The Shadden's story is all too familiar in rural Arkansas. An owner dies, and the children have no interest in carrying on. In towns across our state, all we're left with are convenience stores selling fried food that sits under heat lamps.
The wooden structure that housed Shadden's is almost a century old and still stands along the highway. When it was open, walls were covered with newspaper clippings, photos and magazine stories. Musician Levon Helm, who grew up at nearby Turkey Scratch, had the barbecue sauce from Shadden's shipped by the case to his home in Woodstock, N.Y.

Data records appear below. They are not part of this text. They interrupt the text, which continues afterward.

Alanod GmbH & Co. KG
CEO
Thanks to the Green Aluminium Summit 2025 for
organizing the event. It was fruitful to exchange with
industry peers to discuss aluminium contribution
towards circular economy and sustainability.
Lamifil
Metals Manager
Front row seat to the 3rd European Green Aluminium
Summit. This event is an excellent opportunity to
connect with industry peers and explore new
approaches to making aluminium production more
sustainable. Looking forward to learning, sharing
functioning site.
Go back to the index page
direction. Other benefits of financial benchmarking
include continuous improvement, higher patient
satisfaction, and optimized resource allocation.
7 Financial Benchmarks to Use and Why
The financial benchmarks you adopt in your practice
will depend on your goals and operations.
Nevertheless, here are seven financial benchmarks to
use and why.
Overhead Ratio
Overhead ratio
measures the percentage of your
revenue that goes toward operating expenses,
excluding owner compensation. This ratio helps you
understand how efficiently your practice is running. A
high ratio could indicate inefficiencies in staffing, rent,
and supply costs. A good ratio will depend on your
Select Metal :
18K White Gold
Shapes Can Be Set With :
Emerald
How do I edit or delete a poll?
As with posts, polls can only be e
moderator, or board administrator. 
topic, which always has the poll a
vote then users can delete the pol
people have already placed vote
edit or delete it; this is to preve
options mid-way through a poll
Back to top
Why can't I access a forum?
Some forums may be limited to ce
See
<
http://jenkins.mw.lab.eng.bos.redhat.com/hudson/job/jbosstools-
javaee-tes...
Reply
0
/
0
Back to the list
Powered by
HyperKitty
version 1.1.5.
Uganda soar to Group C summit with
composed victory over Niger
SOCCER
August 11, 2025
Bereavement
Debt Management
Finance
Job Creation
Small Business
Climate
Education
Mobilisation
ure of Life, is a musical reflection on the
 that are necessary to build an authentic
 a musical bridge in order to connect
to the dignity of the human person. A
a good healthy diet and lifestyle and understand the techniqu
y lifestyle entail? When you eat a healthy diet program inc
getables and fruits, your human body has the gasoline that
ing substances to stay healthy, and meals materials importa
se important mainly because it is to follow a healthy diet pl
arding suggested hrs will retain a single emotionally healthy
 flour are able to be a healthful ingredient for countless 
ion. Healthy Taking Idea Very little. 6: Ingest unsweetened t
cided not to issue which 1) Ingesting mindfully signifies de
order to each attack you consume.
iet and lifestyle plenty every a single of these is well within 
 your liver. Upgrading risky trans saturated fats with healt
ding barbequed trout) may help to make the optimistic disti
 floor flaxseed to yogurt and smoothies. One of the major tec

The atmosphere in places like this--an atmosphere you can still find at Jones or Craig's--can't be matched.
I once took food writer Gary Saunders to Shadden's. Here's how he described it: "Talk about days gone by. The joint looks like the quintessential country store/filling station. A woman was seated on the front porch as we pulled into the gravel lot out front. She slowly rose to her feet and nodded at us before disappearing into the kitchen. Her break from work was over, if just for a while.
"The woman soon emerged from the barely lit kitchen with our sandwiches, each one swaddled in wax paper and pierced with a lone toothpick."
We must savor our beloved Arkansas pitmasters, such as Mr. Harold. They won't be with us forever.
Rex Nelson is a senior editor at the Arkansas Democrat-Gazette.